Assumption 4. New Zealand Aims to Facilitate Innovation

Assumption 4. New Zealand's IP Policy Is Designed to Support Innovation, Not Create Barriers

New Zealand's intellectual property (IP) policy is designed to balance two goals: protecting creators and investors who develop new products and ideas, and ensuring that the broader economy can access and build on those innovations.

The policy recognises that many innovations available in New Zealand originate overseas, so the framework must be workable for foreign rights-holders as well as domestic ones. At the same time, overly broad or rigid IP protection can raise costs for downstream users — including services businesses that depend on access to software, content and data.

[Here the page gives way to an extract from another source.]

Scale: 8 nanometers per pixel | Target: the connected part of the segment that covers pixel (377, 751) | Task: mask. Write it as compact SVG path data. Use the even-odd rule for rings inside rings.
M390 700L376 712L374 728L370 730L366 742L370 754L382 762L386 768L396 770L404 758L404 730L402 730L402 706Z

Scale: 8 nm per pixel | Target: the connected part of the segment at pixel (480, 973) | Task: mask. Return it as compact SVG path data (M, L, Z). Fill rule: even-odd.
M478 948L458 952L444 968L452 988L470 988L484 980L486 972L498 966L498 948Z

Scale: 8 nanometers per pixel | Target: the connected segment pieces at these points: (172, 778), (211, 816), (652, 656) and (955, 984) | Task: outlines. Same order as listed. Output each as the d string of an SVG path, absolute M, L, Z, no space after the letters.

Where IP rules appear to restrict the supply of services, the question is whether that restriction was intentional — a deliberate policy choice — or an incidental effect of a rule designed for a different purpose. New Zealand's stated IP policy suggests that restrictions on services supply are more likely to be unintended consequences than deliberate outcomes. Adjustments to align IP settings with services trade commitments are therefore consistent with, not contrary to, that policy.

This assumption connects to Assumption 3: both the international framework (TRIPS Agreement, Article 7) and New Zealand's domestic IP policy treat IP not as an end in itself but as a tool for promoting innovation and enabling access.